**DATA SUPPLIED**
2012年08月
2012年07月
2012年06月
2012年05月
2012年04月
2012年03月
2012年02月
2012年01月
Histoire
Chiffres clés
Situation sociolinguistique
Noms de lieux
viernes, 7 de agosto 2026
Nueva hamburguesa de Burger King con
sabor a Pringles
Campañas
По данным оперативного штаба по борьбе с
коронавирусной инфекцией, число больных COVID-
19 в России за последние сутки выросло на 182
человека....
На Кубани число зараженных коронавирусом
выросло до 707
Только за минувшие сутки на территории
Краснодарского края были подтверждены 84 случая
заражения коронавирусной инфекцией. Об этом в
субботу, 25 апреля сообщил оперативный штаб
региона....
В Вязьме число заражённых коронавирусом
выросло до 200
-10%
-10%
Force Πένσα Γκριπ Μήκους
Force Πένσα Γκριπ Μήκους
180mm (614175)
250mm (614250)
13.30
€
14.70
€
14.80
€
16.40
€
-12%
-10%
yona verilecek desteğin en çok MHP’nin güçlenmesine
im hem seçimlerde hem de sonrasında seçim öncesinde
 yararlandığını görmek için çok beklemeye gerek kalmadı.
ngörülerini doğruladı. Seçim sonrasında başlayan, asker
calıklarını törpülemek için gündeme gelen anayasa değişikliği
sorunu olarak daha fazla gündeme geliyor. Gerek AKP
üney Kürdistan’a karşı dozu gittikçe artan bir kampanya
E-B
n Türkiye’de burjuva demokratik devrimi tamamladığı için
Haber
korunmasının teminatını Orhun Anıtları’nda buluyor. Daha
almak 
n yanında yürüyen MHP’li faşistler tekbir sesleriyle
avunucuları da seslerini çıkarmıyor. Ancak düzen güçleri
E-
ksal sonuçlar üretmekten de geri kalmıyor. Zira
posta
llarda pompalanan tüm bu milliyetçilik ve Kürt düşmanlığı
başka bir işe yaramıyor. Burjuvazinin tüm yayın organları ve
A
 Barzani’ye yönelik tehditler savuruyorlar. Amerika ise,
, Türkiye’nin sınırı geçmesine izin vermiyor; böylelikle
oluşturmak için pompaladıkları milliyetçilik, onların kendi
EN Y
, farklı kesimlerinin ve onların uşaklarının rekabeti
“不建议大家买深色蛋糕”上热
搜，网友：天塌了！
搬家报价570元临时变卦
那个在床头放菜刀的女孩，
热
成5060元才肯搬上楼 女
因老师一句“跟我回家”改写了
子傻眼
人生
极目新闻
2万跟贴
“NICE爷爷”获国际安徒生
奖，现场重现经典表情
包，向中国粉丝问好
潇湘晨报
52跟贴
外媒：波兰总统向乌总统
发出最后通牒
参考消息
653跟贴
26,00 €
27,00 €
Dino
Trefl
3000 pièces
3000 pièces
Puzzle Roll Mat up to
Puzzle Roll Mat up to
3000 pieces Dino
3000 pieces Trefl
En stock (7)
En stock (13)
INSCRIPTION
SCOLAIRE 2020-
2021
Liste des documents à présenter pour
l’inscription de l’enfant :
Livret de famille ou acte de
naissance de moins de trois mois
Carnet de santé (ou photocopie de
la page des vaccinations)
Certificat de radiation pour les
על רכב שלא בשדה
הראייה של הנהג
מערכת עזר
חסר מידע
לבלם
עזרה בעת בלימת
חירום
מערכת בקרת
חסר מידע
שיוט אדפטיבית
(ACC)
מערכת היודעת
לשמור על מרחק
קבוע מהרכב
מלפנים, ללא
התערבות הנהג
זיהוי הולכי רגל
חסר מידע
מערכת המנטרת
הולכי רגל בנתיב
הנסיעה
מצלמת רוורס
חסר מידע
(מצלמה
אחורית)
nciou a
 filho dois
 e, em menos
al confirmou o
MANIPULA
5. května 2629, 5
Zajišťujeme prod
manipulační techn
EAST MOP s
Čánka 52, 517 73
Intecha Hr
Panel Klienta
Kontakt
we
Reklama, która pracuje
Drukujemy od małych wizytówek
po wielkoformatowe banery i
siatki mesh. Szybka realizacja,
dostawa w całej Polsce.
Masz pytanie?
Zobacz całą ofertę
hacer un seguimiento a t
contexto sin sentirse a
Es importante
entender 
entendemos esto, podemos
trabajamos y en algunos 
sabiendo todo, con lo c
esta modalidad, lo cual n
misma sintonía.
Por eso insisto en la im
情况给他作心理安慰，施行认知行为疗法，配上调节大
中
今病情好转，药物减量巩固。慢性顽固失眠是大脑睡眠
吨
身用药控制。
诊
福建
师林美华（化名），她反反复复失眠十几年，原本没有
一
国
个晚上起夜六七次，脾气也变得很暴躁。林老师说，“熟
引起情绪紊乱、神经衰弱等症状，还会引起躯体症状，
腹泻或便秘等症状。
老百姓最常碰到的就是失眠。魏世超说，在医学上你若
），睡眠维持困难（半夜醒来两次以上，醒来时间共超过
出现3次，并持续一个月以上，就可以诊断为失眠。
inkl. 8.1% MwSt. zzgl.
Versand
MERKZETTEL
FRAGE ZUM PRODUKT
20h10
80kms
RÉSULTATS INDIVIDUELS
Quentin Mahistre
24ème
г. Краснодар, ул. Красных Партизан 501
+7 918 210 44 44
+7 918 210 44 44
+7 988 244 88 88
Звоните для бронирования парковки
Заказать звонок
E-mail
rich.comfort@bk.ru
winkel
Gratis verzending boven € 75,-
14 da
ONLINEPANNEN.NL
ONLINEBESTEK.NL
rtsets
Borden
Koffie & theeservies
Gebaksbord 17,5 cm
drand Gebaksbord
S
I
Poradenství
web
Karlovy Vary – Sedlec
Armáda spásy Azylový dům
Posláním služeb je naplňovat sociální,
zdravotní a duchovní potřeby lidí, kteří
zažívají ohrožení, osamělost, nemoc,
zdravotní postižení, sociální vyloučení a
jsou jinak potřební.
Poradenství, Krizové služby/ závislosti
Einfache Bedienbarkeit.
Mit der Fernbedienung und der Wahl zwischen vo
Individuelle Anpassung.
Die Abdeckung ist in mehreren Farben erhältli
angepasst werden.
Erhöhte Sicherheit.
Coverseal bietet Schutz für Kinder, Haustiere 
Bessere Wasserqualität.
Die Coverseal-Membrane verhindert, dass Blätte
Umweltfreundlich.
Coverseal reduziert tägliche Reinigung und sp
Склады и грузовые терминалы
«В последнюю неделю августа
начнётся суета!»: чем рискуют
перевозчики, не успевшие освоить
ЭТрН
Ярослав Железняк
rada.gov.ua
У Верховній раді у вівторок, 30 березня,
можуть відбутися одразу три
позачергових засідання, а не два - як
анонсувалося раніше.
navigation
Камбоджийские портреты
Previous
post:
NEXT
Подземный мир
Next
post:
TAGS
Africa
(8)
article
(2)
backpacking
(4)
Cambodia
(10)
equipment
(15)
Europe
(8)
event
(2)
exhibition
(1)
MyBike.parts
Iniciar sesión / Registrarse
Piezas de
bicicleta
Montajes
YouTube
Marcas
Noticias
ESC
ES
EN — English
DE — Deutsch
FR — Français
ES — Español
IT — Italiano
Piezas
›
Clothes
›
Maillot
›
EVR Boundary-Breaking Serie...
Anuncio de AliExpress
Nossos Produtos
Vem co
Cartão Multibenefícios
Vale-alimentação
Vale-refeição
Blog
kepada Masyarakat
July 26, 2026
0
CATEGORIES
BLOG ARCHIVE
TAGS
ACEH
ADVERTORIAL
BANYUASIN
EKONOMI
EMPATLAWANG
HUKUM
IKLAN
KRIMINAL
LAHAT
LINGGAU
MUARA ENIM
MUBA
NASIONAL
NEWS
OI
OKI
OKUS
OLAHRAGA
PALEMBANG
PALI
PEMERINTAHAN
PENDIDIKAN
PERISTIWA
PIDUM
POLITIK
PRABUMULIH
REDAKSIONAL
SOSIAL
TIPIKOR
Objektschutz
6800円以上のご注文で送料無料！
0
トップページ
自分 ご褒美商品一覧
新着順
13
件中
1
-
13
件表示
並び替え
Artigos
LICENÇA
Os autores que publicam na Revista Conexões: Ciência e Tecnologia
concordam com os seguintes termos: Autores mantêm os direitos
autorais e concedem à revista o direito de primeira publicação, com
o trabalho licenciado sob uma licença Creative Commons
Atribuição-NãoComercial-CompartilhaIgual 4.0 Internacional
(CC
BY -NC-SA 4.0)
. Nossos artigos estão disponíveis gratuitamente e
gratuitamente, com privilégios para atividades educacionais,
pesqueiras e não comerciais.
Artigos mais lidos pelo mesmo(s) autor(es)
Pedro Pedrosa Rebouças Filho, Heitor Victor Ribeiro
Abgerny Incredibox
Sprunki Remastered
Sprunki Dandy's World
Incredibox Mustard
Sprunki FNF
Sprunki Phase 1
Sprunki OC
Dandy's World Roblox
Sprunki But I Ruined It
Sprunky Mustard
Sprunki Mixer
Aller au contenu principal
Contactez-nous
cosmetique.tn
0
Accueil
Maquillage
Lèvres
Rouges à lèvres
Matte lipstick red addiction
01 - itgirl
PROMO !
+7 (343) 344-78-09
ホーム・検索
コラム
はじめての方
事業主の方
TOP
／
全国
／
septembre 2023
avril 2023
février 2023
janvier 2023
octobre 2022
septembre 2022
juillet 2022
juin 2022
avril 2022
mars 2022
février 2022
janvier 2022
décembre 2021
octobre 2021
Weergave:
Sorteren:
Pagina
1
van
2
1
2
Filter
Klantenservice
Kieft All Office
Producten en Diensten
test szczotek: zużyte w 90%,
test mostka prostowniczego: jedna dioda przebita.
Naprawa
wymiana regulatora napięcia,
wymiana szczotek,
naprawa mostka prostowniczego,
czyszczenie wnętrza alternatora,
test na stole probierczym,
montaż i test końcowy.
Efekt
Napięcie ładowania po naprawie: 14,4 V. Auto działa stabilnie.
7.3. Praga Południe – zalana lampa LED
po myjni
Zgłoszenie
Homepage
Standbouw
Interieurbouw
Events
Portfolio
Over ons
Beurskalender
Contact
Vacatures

**ACTIVITY**
Transcribe the rows above exactly, beginning with the very first line and stopping after the line that contains "calıklarını törpülemek için". Include both of those lines.

**TASK RESULT**
2012年08月
2012年07月
2012年06月
2012年05月
2012年04月
2012年03月
2012年02月
2012年01月
Histoire
Chiffres clés
Situation sociolinguistique
Noms de lieux
viernes, 7 de agosto 2026
Nueva hamburguesa de Burger King con
sabor a Pringles
Campañas
По данным оперативного штаба по борьбе с
коронавирусной инфекцией, число больных COVID-
19 в России за последние сутки выросло на 182
человека....
На Кубани число зараженных коронавирусом
выросло до 707
Только за минувшие сутки на территории
Краснодарского края были подтверждены 84 случая
заражения коронавирусной инфекцией. Об этом в
субботу, 25 апреля сообщил оперативный штаб
региона....
В Вязьме число заражённых коронавирусом
выросло до 200
-10%
-10%
Force Πένσα Γκριπ Μήκους
Force Πένσα Γκριπ Μήκους
180mm (614175)
250mm (614250)
13.30
€
14.70
€
14.80
€
16.40
€
-12%
-10%
yona verilecek desteğin en çok MHP’nin güçlenmesine
im hem seçimlerde hem de sonrasında seçim öncesinde
 yararlandığını görmek için çok beklemeye gerek kalmadı.
ngörülerini doğruladı. Seçim sonrasında başlayan, asker
calıklarını törpülemek için gündeme gelen anayasa değişikliği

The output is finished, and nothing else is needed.